Today, accomplishments vary across places, with some success but glaring inequalities seen within countries, like the 2 million newborns dying within their first week of life every year or India’s exclusive treatment of diseases.
“The country’s narrow focus on specific diseases, such as HIV, TB and malaria, and population groups, has also created silos that have overlooked the broader needs of health systems,” explains Save the Children.
Even with significant progress made in achieving global goals for education and the number of children out of school falling by almost half since 2000, the MDG of achieving universal primary education has still not been met.
Abongile Sipondo, head of advocacy at Save the Children South Africa, warns that the poorest children who do not receive a primary school education are the most vulnerable — reaching adulthood without the ability to read, write or count, which has a severe impact on their futures.

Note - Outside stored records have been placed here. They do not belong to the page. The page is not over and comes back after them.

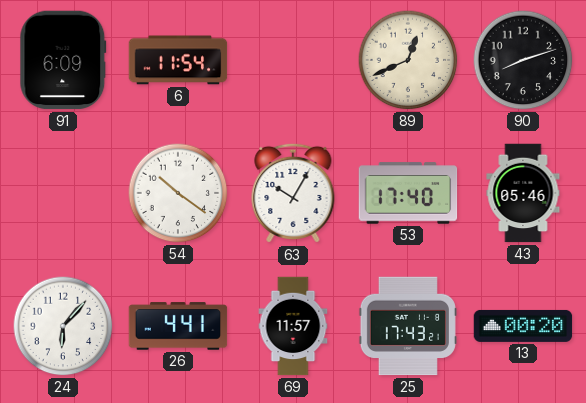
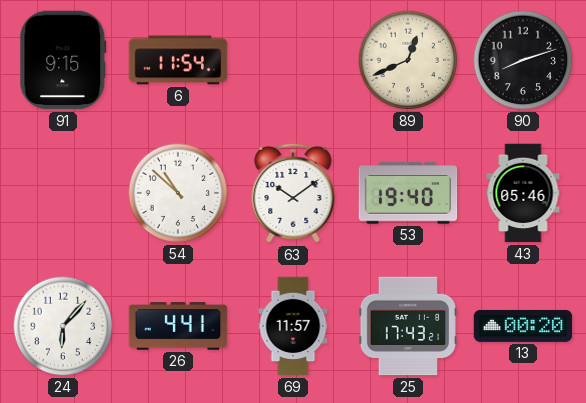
91: 6:09 -> 9:15
54: 10:21 -> 10:52
63: 10:05 -> 10:09
53: 17:40 -> 19:40
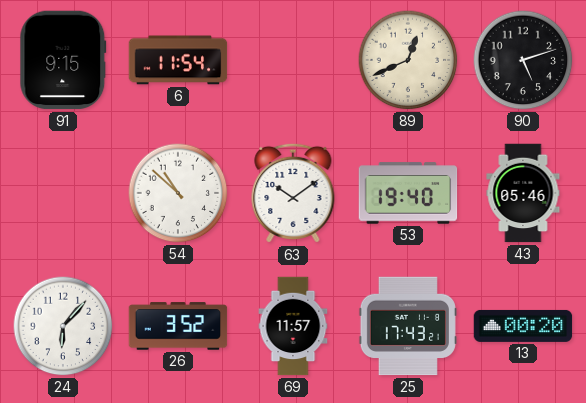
90: 8:12 -> 5:12
26: 4:41 -> 3:52
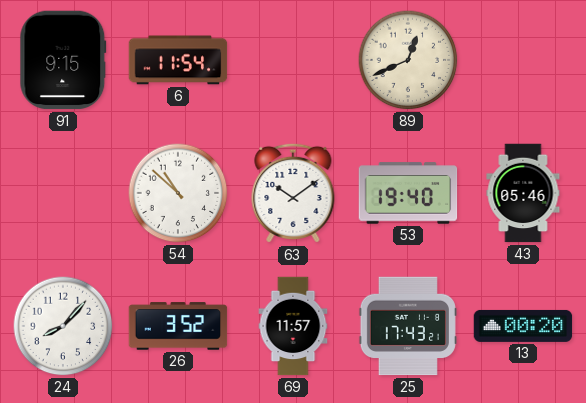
90: 5:12 -> none
24: 6:07 -> 8:07
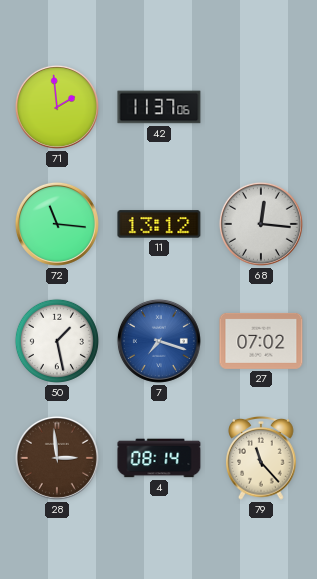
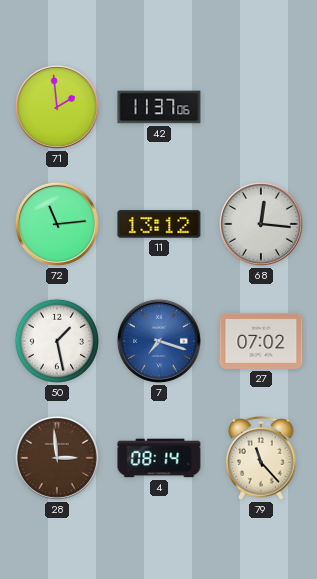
72: 11:16 -> 11:14
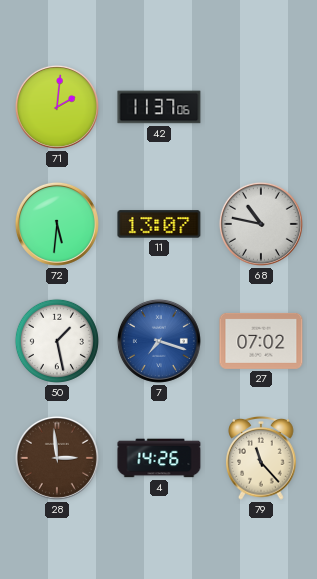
71: 1:59 -> 2:01
72: 11:14 -> 5:31
11: 13:12 -> 13:07
68: 12:16 -> 10:47
4: 08:14 -> 14:26
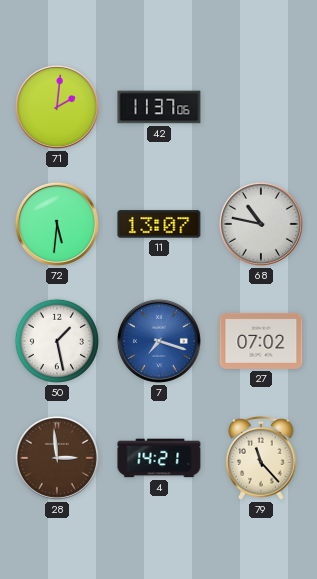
4: 14:26 -> 14:21
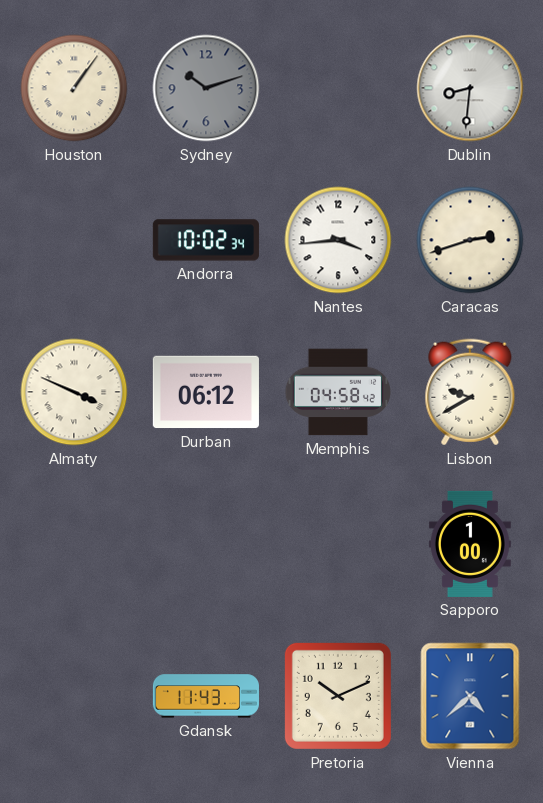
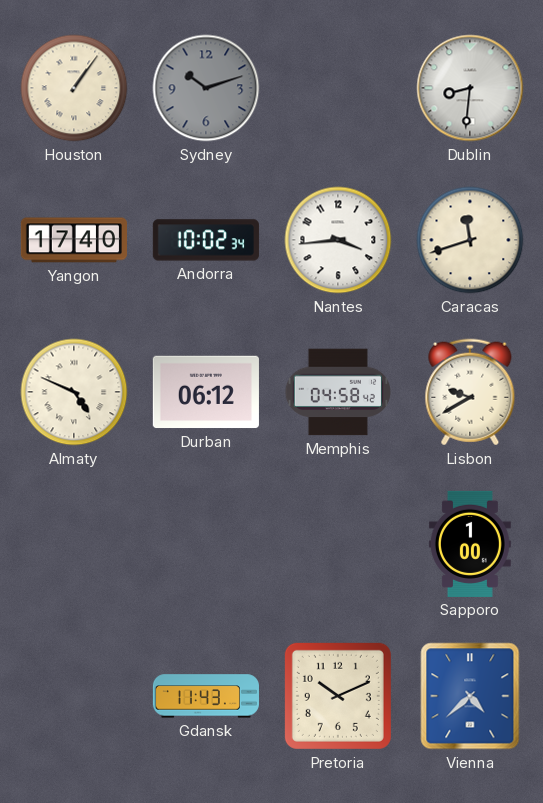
Yangon: none -> 17:40
Caracas: 2:42 -> 11:42
Almaty: 3:49 -> 4:49
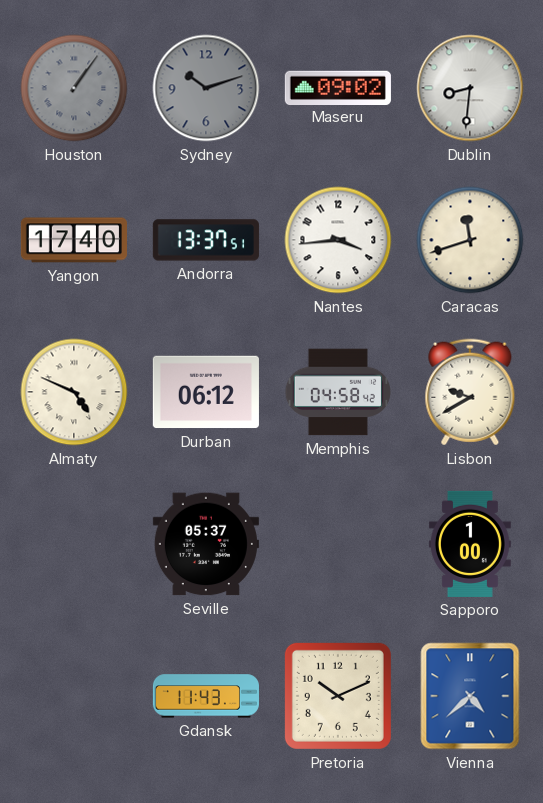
Houston dial: cream -> grey
Maseru: none -> 09:02
Andorra: 10:02 -> 13:37
Seville: none -> 05:37
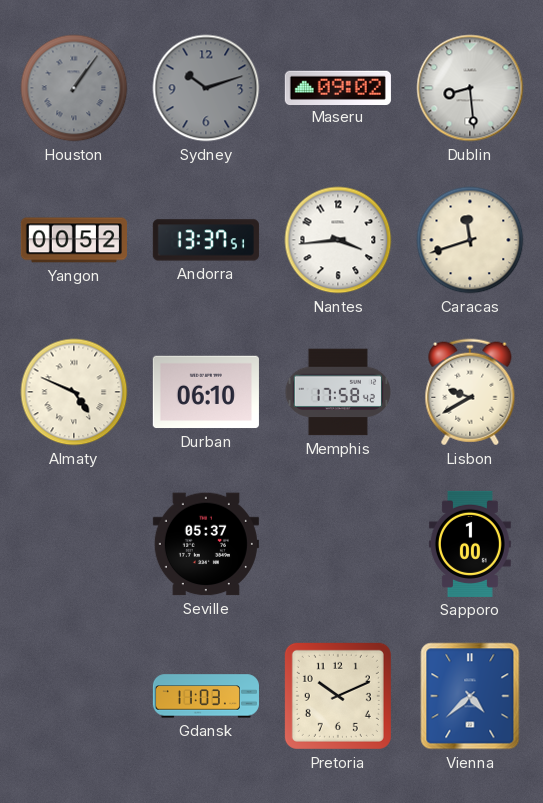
Dublin: 8:31 -> 8:29
Yangon: 17:40 -> 00:52
Durban: 06:12 -> 06:10
Memphis: 04:58 -> 17:58
Gdansk: 11:43 -> 11:03
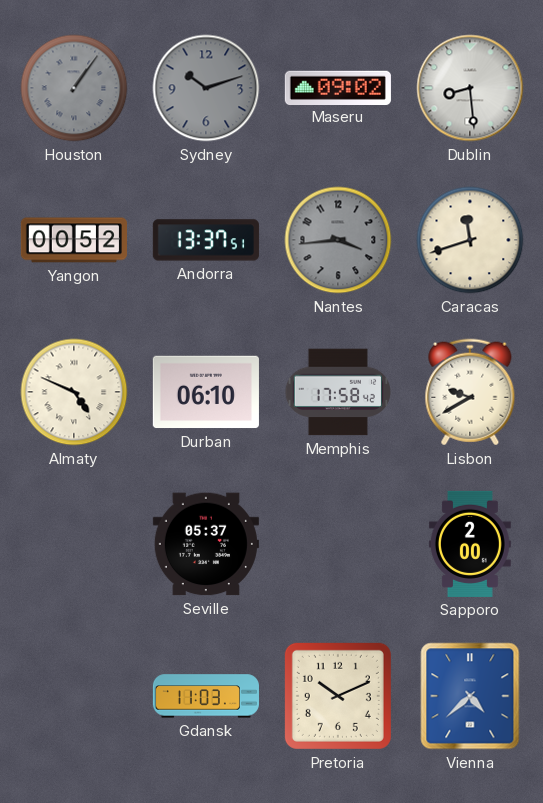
Nantes dial: white -> grey
Sapporo: 1:00 -> 2:00
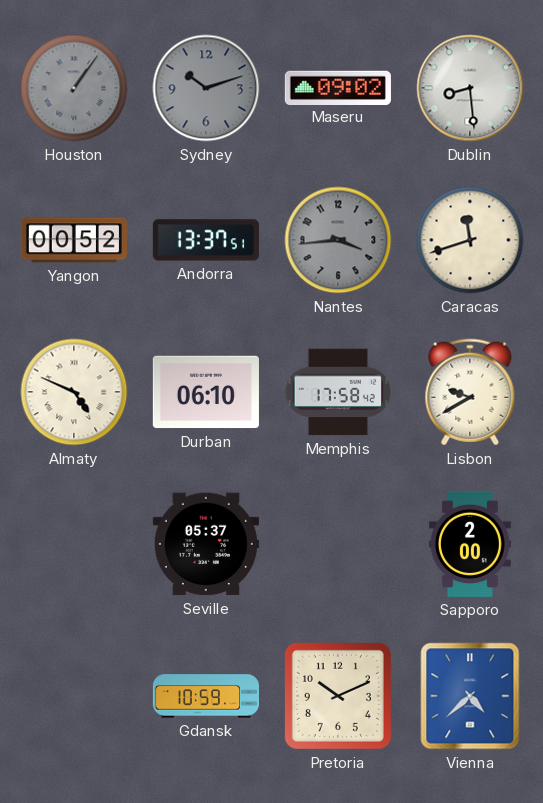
Gdansk: 11:03 -> 10:59
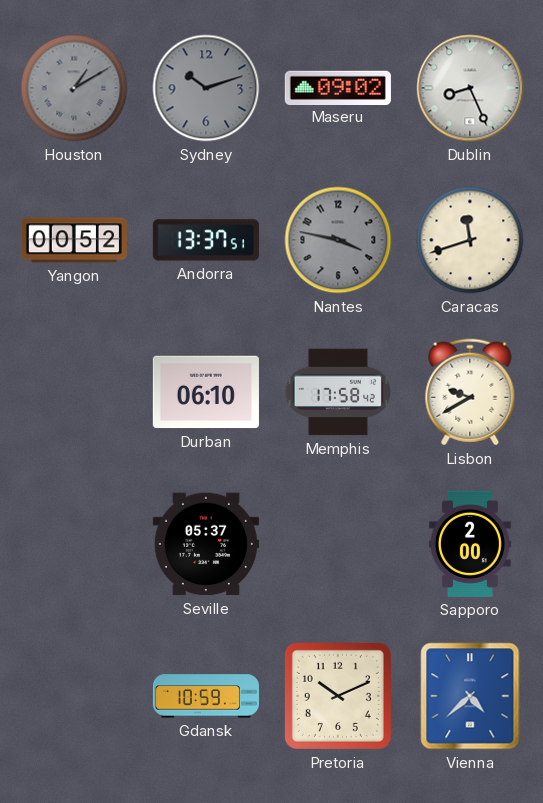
Houston: 1:06 -> 1:10
Dublin: 8:29 -> 8:26
Nantes: 3:44 -> 3:47
Almaty: 4:49 -> none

“Every child has the right to go to school, and South Africa has made significant progress in ensuring that children are attending, with 97 percent of children now registered, but whilst all of the richest children are finishing primary school, 15 percent of the poorest children do not even complete their primary education,” Sipondo says.
Currently, Save the Children states that 30 million people have pledged their support for Action 2015, which included tens of thousands of people worldwide engaging in mass rallies the night before the sustainable development goals were signed.
Time is of the essence for Action 2015, a citizens’ movement which collaborates with “2,000 organizations, networks and coalitions from over 150 countries united by the belief that 2015 is a critical year for progress in the fight against climate change, poverty and inequality,” states Save the Children.